Pembangunan jembatan tersebut melibatkan Babinsa Koramil 0108-03/Badar bersama personel Posramil Darul Hasanah Kodim 0108/Aceh Tenggara yang turun langsung ke lapangan. Bersama warga, mereka bekerja tanpa mengenal lelah demi mempercepat terwujudnya akses vital yang menghubungkan antar kecamatan.
Jembatan gantung ini memiliki peran strategis bagi masyarakat. Sebelumnya, akses penghubung utama tersebut terputus akibat banjir bandang yang menghanyutkan jembatan lama. Dampaknya, aktivitas warga sempat lumpuh, mulai dari distribusi hasil pertanian, akses pendidikan, hingga pelayanan kesehatan.
Danramil 0108-03/Badar, Kapten Inf Sadriadi melalui Danposramil Darul Hasanah, Peltu Dedi Cahyadi, menegaskan bahwa pembangunan jembatan ini merupakan prioritas utama untuk memulihkan mobilitas warga.

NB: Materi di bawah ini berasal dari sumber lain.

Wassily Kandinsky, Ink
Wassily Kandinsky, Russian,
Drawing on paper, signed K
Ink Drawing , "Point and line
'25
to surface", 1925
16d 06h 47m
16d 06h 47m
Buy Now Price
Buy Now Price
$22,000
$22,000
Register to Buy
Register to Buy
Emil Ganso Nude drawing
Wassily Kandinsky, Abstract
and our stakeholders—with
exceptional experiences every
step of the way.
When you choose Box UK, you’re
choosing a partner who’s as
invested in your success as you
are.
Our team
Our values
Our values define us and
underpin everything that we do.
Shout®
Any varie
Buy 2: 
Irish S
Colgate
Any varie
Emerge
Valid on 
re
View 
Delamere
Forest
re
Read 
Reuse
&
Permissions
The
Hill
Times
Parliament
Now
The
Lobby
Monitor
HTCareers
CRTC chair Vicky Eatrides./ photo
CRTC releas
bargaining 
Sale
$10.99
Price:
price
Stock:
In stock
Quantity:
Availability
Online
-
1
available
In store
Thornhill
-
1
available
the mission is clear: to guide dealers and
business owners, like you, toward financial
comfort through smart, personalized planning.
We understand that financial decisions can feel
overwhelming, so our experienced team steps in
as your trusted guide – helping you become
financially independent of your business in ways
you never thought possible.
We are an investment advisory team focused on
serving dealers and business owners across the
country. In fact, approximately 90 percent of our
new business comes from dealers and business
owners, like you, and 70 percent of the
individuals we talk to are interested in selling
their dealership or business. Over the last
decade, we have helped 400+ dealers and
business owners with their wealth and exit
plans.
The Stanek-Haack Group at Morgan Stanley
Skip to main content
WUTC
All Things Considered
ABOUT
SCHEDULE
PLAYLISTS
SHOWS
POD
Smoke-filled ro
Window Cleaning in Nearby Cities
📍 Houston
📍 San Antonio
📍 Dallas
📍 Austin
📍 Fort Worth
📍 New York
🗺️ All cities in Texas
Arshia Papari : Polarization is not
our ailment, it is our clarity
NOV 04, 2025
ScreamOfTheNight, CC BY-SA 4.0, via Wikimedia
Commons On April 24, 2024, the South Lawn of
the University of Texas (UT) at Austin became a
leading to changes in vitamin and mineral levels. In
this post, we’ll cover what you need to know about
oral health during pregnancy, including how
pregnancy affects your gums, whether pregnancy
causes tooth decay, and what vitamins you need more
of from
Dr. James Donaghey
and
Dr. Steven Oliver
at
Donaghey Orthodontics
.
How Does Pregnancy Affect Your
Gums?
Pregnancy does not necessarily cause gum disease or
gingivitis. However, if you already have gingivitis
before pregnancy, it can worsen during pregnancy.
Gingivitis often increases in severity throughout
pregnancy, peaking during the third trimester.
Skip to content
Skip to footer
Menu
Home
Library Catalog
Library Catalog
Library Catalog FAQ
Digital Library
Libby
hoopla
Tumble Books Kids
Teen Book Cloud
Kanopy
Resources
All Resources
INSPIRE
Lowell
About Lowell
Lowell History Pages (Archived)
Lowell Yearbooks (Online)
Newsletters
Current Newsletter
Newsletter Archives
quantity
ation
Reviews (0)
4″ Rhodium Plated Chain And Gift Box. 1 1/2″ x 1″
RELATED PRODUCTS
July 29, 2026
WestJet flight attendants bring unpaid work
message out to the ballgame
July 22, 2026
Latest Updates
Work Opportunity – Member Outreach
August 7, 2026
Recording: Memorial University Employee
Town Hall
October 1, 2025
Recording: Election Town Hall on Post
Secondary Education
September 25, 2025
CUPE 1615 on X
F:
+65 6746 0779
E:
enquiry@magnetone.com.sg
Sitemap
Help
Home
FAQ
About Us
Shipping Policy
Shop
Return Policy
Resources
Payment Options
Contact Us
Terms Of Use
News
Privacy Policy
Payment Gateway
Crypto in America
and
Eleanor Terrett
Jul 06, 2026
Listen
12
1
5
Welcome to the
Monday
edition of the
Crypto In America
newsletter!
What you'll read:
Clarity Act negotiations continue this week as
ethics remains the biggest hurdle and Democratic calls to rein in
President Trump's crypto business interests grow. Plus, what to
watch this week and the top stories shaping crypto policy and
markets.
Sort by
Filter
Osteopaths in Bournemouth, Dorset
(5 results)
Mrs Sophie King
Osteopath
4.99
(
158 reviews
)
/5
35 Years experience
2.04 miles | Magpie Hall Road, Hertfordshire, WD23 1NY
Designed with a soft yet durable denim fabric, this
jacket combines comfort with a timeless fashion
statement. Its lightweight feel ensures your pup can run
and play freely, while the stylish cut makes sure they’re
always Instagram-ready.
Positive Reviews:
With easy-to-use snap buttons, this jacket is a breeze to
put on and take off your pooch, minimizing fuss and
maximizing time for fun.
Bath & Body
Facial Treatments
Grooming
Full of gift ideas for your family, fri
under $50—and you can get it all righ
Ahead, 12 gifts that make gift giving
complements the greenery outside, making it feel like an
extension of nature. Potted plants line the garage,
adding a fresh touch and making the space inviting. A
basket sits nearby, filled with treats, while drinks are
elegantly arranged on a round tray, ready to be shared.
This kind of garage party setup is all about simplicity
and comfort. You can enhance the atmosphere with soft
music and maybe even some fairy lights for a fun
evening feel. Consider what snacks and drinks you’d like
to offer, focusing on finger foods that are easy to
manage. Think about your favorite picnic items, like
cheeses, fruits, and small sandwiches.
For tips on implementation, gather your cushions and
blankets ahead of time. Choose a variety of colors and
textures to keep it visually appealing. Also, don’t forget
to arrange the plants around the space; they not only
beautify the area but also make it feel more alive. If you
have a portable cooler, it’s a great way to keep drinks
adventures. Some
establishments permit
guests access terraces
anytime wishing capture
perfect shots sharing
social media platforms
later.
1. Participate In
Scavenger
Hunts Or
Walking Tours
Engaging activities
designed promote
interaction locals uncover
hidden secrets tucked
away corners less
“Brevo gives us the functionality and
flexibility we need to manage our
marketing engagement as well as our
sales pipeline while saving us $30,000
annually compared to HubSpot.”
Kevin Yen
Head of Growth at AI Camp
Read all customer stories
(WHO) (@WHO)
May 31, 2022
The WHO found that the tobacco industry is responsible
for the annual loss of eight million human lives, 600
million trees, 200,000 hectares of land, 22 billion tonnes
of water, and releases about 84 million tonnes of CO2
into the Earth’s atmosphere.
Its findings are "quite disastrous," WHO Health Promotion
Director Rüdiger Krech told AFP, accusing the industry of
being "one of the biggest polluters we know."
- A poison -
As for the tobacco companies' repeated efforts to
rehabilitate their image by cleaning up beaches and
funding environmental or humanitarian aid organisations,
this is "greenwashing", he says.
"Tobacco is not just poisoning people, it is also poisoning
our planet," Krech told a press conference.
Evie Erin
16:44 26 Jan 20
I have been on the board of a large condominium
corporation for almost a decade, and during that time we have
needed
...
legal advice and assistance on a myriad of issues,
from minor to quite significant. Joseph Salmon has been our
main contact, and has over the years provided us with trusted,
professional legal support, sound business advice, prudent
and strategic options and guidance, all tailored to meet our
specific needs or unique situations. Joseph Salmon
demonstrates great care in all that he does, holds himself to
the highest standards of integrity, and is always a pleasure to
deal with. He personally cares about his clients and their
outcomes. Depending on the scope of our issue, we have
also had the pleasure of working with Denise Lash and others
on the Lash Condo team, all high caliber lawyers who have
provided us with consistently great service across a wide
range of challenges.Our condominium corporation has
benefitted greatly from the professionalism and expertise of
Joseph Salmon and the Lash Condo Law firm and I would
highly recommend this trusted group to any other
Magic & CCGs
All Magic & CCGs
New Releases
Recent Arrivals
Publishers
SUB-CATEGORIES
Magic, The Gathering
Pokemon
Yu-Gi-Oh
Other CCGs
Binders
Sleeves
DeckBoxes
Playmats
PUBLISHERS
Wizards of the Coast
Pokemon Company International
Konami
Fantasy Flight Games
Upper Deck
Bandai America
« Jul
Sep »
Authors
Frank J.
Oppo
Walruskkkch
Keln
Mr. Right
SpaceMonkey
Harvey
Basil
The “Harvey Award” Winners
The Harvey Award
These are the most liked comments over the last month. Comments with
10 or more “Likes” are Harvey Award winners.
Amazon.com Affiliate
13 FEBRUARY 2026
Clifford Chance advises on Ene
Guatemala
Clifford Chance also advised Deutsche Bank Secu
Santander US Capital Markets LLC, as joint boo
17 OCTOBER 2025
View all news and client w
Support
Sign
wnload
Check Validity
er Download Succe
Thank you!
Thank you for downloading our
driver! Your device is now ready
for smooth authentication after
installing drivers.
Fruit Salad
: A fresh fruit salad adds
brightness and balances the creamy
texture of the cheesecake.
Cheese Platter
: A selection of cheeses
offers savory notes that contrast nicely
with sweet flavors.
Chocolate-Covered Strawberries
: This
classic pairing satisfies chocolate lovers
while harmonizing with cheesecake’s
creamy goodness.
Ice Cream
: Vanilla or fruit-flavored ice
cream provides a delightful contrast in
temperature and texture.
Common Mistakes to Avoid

“Jembatan ini sangat dibutuhkan masyarakat. Tidak hanya untuk akses transportasi, tetapi juga untuk menunjang aktivitas ekonomi, pendidikan, hingga pelayanan kesehatan. Karena itu, kami bersama warga berupaya mempercepat proses pembangunannya,” ujarnya.
Menurutnya, keterlibatan aktif masyarakat menjadi kunci utama percepatan pembangunan. Kolaborasi yang terjalin mencerminkan kuatnya hubungan antara TNI dan rakyat dalam menghadapi berbagai tantangan, termasuk dampak bencana.
Kini, pembangunan jembatan terus dikebut. Harapan besar pun mengemuka, agar jembatan tersebut segera rampung dan dapat dimanfaatkan oleh masyarakat Desa Kumbang Jaya, Desa Kubu, serta wilayah sekitarnya.
Lebih dari sekadar infrastruktur, jembatan ini menjadi simbol kebangkitan pascabencana. Kehadirannya diyakini akan membuka kembali akses yang sempat terisolasi, memperlancar arus ekonomi, serta meningkatkan kesejahteraan masyarakat secara menyeluruh.
Di tengah berbagai keterbatasan, semangat gotong royong yang ditunjukkan TNI dan warga menjadi bukti bahwa solidaritas tetap menjadi kekuatan utama dalam membangun negeri, menghubungkan harapan, dari satu sisi kehidupan ke sisi lainnya.